[Records supplied]
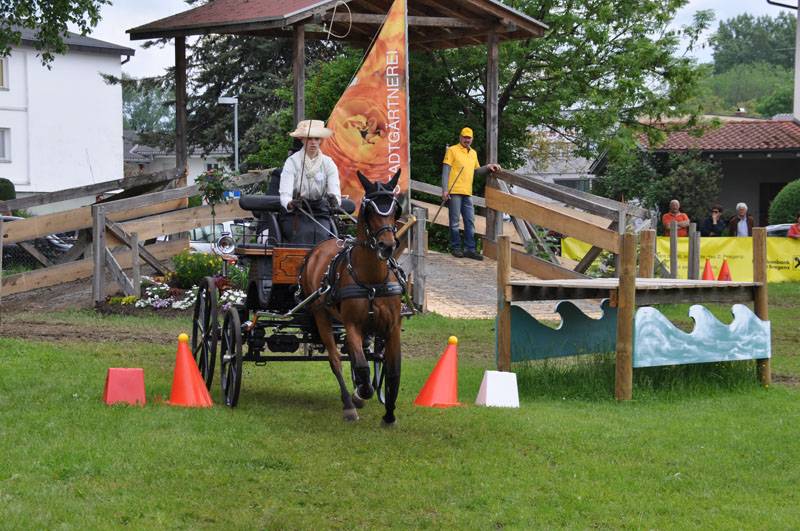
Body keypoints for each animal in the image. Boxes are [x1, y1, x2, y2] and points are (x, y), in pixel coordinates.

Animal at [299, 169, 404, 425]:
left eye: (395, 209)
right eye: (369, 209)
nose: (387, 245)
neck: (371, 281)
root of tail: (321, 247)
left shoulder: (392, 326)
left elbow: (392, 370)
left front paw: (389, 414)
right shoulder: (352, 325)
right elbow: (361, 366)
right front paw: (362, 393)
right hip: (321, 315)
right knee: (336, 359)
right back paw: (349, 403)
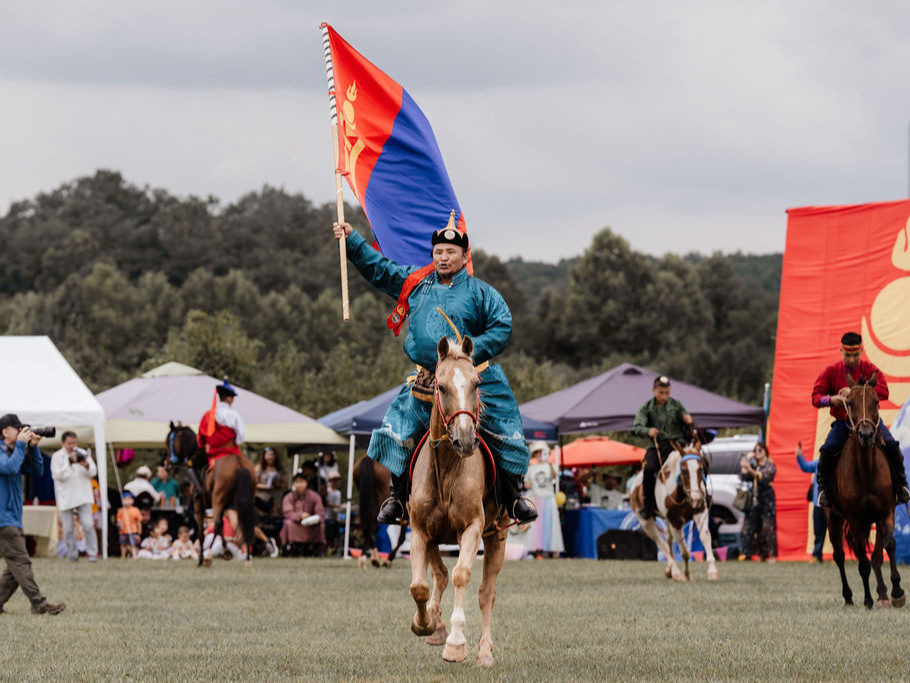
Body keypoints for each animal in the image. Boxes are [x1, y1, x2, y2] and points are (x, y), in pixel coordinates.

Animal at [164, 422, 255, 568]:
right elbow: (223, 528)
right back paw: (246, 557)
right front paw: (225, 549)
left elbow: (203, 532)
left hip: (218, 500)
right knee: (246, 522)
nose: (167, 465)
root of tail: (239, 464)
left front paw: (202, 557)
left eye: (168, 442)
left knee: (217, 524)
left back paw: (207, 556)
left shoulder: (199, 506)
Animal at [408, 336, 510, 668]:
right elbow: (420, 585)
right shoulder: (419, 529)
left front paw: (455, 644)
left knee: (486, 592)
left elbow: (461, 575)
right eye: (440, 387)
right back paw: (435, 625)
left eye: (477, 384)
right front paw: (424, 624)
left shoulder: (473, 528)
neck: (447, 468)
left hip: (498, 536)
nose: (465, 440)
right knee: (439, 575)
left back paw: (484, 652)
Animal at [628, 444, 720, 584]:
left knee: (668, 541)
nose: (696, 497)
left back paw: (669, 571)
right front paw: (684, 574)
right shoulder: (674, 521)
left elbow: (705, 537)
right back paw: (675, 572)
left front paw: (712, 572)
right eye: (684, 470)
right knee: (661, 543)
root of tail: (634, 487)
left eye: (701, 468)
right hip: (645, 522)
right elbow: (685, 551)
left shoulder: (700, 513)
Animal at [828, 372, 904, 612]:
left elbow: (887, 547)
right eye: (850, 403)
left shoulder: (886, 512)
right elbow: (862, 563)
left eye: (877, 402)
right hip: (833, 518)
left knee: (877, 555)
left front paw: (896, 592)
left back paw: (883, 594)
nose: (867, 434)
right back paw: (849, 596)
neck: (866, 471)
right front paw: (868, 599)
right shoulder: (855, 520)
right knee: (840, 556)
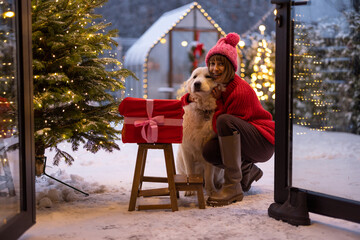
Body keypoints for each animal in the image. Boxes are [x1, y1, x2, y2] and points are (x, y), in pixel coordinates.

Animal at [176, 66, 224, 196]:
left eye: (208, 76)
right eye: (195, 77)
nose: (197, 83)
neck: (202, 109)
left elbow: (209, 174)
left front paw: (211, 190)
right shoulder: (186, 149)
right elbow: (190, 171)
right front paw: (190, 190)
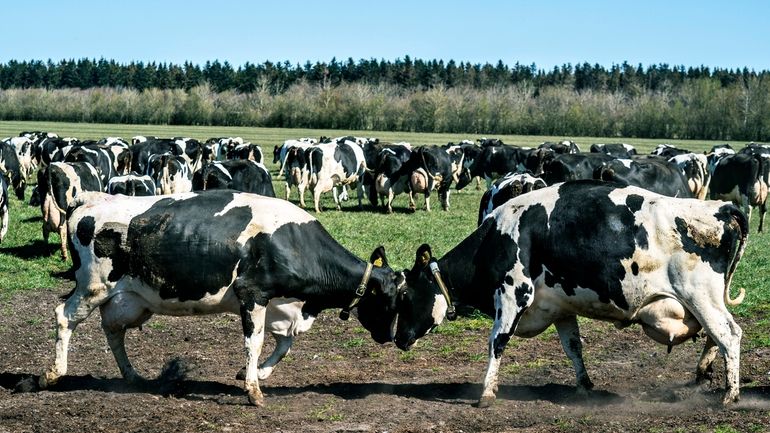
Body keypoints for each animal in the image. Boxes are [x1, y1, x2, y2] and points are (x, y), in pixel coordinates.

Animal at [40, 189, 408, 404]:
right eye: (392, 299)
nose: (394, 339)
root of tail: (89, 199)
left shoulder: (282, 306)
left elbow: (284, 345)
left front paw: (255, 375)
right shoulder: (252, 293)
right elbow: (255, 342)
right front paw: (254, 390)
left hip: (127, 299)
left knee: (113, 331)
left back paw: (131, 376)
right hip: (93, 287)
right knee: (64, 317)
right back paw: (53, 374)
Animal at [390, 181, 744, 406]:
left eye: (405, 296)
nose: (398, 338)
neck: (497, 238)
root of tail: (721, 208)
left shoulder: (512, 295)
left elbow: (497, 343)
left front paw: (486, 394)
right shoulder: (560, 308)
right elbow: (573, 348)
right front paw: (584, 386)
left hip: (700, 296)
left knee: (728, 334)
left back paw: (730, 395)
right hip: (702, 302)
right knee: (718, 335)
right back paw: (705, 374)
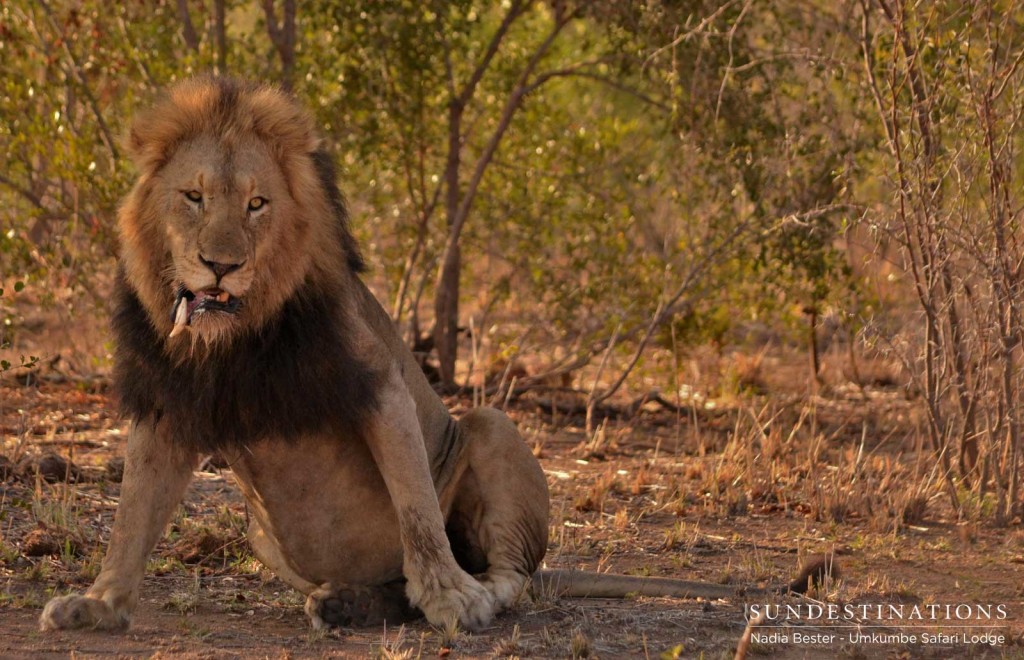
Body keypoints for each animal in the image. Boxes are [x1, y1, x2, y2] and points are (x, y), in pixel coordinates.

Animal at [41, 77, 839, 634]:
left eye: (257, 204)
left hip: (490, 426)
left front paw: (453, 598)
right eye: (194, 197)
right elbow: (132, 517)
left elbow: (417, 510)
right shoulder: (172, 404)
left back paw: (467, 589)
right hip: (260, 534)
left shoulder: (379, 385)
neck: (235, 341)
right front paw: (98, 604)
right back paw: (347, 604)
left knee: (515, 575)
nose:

[Task instructions]
Write out, exactly, the lines of the material from the very first through the line containing "right front paw: (225, 549)", and leave out every picture.

[Answer to this exercise]
Body keypoints for each animal in the image. Boxes are [x1, y1, x2, y2] and points are (x, y), in pixel coordinates.

Animal at [299, 169, 404, 425]:
left eye: (395, 209)
right eye: (369, 209)
nose: (387, 245)
neck: (371, 281)
root of tail: (321, 247)
left shoulder: (392, 326)
left elbow: (392, 370)
left front paw: (389, 414)
right shoulder: (352, 325)
right elbow: (361, 366)
right front paw: (362, 393)
right hip: (321, 315)
right knee: (336, 359)
right back paw: (349, 403)
Body keypoints for each animal in the image. Boxes are [x1, y1, x2, y2] and points are (x, y), in pixel coordinates.

Animal at [164, 422, 255, 568]:
right elbow: (223, 528)
right back paw: (246, 557)
right front paw: (225, 549)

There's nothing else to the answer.